C++ 原生实现 MD5 哈希算法¶
一段不使用外部库的 MD5 实现。代码涵盖了填充、分块、四轮 64 步压缩以及小端序输出等完整流程。逻辑基本正确,但存在一处内存泄漏和若干类型安全问题。
原始代码问题¶
内存泄漏¶
add() 函数内 new unsigned int[num*16] 分配了动态数组,返回给 getMD5() 使用后从未 delete[] 释放。每次调用 getMD5() 都会泄露一块堆内存。
changeHex 参数类型¶
函数签名 changeHex(int a) 接受有符号整数,内部对 a 做位移和取模运算。当哈希中间值高位为 1 时(即 unsigned int 下 ≥ 0x80000000),int 将其解释为负数,右移操作行为由实现定义,且 % 取模对负数结果不直观。应改为 unsigned int。
全局状态变量¶
atemp、btemp、ctemp、dtemp 和 strlength 定义在全局作用域,导致函数不可重入——同时计算两个字符串的 MD5 会互相覆盖中间状态。对于单线程演示程序影响不大,但应知晓这一限制。
shift 宏的边界隐患¶
当 n == 0 时,右移 32 位在 32 位无符号整数上是未定义行为。MD5 规范中旋转移位量均不为 0 或 32,实际不会触发,但作为通用位旋转宏不够健壮。
修正后代码¶
#include <iostream>
#include <string>
using namespace std;
#define shift(x, n) (((x) << (n)) | ((x) >> (32-(n))))
#define F(x, y, z) (((x) & (y)) | ((~x) & (z)))
#define G(x, y, z) (((x) & (z)) | ((y) & (~z)))

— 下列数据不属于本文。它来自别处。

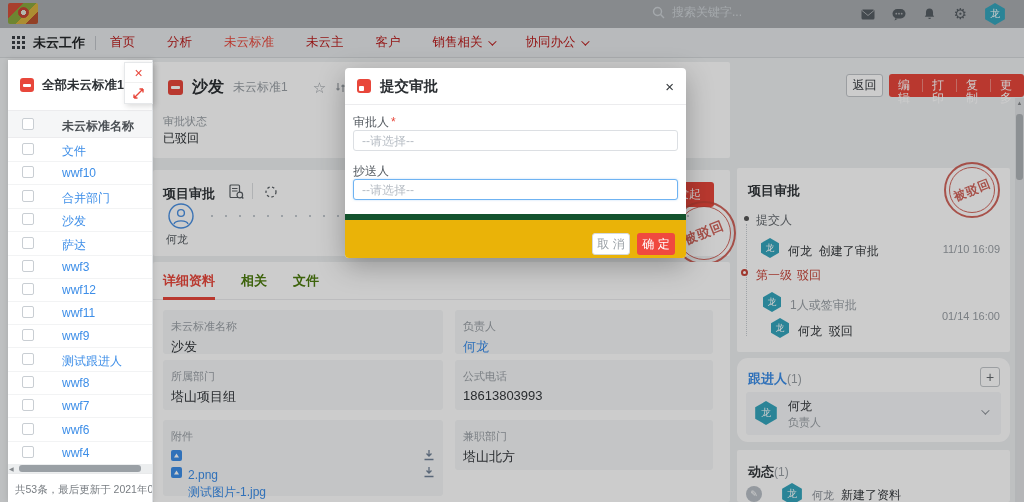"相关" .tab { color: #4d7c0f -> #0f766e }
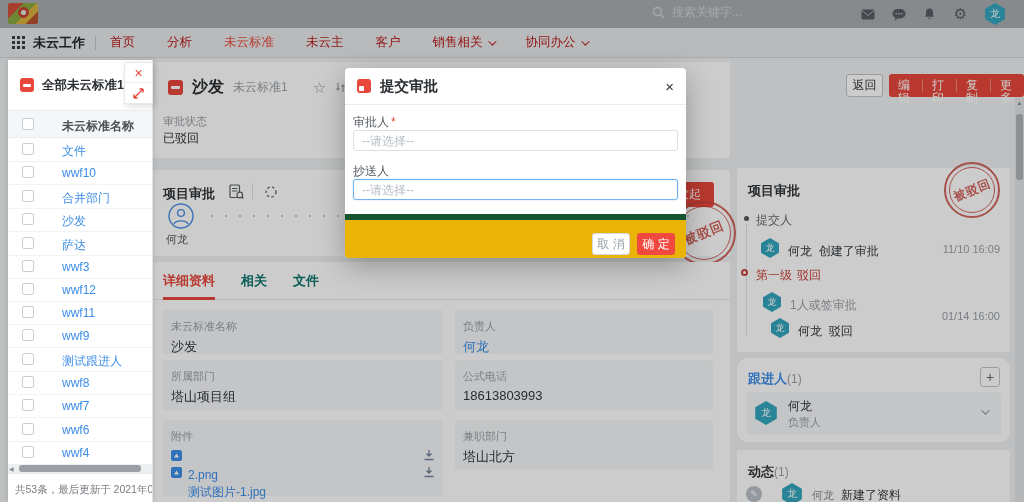"01/14 16:00" span.time { top: 142px -> 155px }
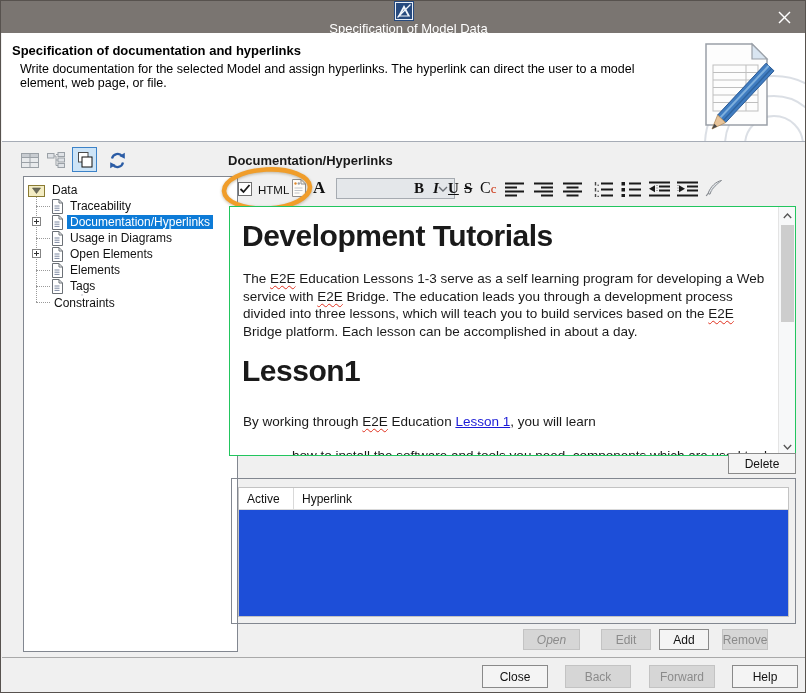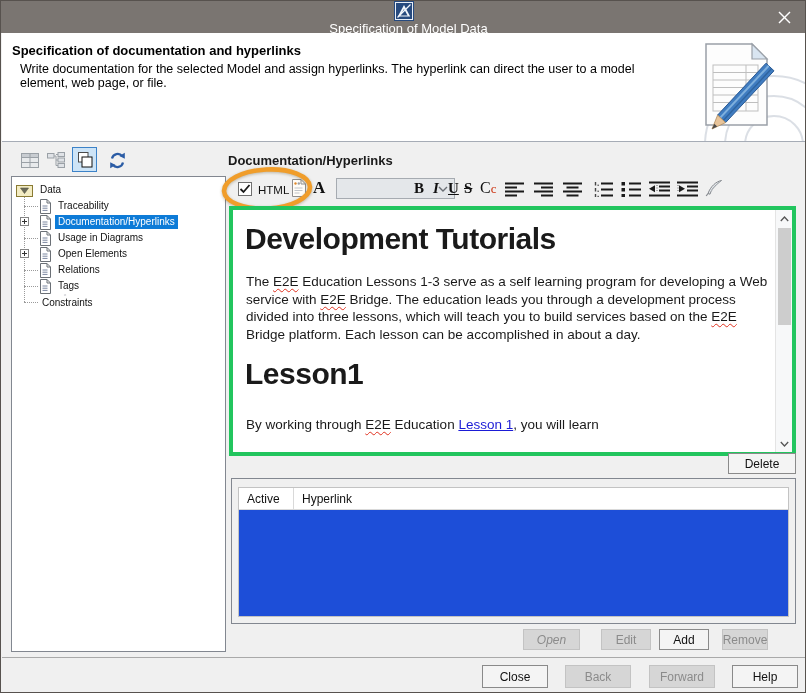"Data" .tree-box { font-size: 10px -> 12px; left: 10px -> 22px }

#define H(x, y, z) ((x) ^ (y) ^ (z))
#define I(x, y, z) ((y) ^ ((x) | (~z)))
#define A 0x67452301
#define B 0xefcdab89
#define C 0x98badcfe
#define D 0x10325476
unsigned int strlength;
unsigned int atemp;
unsigned int btemp;
unsigned int ctemp;
unsigned int dtemp;
const unsigned int k[] = {
0xd76aa478,0xe8c7b756,0x242070db,0xc1bdceee,
0xf57c0faf,0x4787c62a,0xa8304613,0xfd469501,0x698098d8,
0x8b44f7af,0xffff5bb1,0x895cd7be,0x6b901122,0xfd987193,
0xa679438e,0x49b40821,0xf61e2562,0xc040b340,0x265e5a51,
0xe9b6c7aa,0xd62f105d,0x02441453,0xd8a1e681,0xe7d3fbc8,
0x21e1cde6,0xc33707d6,0xf4d50d87,0x455a14ed,0xa9e3e905,
0xfcefa3f8,0x676f02d9,0x8d2a4c8a,0xfffa3942,0x8771f681,
0x6d9d6122,0xfde5380c,0xa4beea44,0x4bdecfa9,0xf6bb4b60,
0xbebfbc70,0x289b7ec6,0xeaa127fa,0xd4ef3085,0x04881d05,
0xd9d4d039,0xe6db99e5,0x1fa27cf8,0xc4ac5665,0xf4292244,
0x432aff97,0xab9423a7,0xfc93a039,0x655b59c3,0x8f0ccc92,
0xffeff47d,0x85845dd1,0x6fa87e4f,0xfe2ce6e0,0xa3014314,
0x4e0811a1,0xf7537e82,0xbd3af235,0x2ad7d2bb,0xeb86d391};
const unsigned int s[] = {7,12,17,22,7,12,17,22,7,12,17,22,7,
12,17,22,5,9,14,20,5,9,14,20,5,9,14,20,5,9,14,20,
4,11,16,23,4,11,16,23,4,11,16,23,4,11,16,23,6,10,
15,21,6,10,15,21,6,10,15,21,6,10,15,21};
const char str16[] = "0123456789abcdef";
void mainLoop(unsigned int M[])
{
unsigned int f, g;
unsigned int a = atemp;
unsigned int b = btemp;
unsigned int c = ctemp;
unsigned int d = dtemp;
for (unsigned int i = 0; i < 64; i++)
{
if (i < 16) {
f = F(b, c, d);
g = i;
} else if (i < 32) {
f = G(b, c, d);
g = (5 * i + 1) % 16;
} else if (i < 48) {
f = H(b, c, d);
g = (3 * i + 5) % 16;
} else {
f = I(b, c, d);
g = (7 * i) % 16;
}
unsigned int tmp = d;
d = c;
c = b;
b = b + shift((a + f + k[i] + M[g]), s[i]);
a = tmp;
}
atemp = a + atemp;
btemp = b + btemp;
ctemp = c + ctemp;
dtemp = d + dtemp;
}
unsigned int* add(string str)
{
unsigned int num = ((str.length() + 8) / 64) + 1;
unsigned int *strByte = new unsigned int[num * 16];
strlength = num * 16;
for (unsigned int i = 0; i < num * 16; i++)
strByte[i] = 0;
for (unsigned int i = 0; i < str.length(); i++)
{
strByte[i >> 2] |= (str[i]) << ((i % 4) * 8);
}
strByte[str.length() >> 2] |= 0x80 << (((str.length() % 4)) * 8);
strByte[num * 16 - 2] = str.length() * 8;
return strByte;
}
string changeHex(unsigned int a) // 修正:int 改为 unsigned int
{
unsigned int b; // 修正:int 改为 unsigned int
string str1;
string str = "";
for (int i = 0; i < 4; i++)
{
str1 = "";
b = ((a >> i * 8) % (1 << 8)) & 0xff;
for (int j = 0; j < 2; j++)
{
str1.insert(0, 1, str16[b % 16]);
b = b / 16;
}
str += str1;
}
return str;
}
string getMD5(string source)
{
atemp = A;
btemp = B;
ctemp = C;
dtemp = D;
unsigned int *strByte = add(source);
for (unsigned int i = 0; i < strlength / 16; i++)
{
unsigned int num[16];
for (unsigned int j = 0; j < 16; j++)
num[j] = strByte[i * 16 + j];
mainLoop(num);
}
string result = changeHex(atemp)
.append(changeHex(btemp))
.append(changeHex(ctemp))
.append(changeHex(dtemp));
delete[] strByte; // 新增:释放动态分配的内存
return result;
}
int main()
{
string ss;
// cin >> ss;
string s = getMD5("abc");
cout << s;
return 0;
}
改动集中在两处:changeHex 的参数和局部变量从 int 改为 unsigned int,消除有符号整数位移的歧义;getMD5 末尾补充 delete[] strByte,修复内存泄漏。
已知测试向量 MD5("abc") 应输出 900150983cd24fb0d6963f7d28e17f72。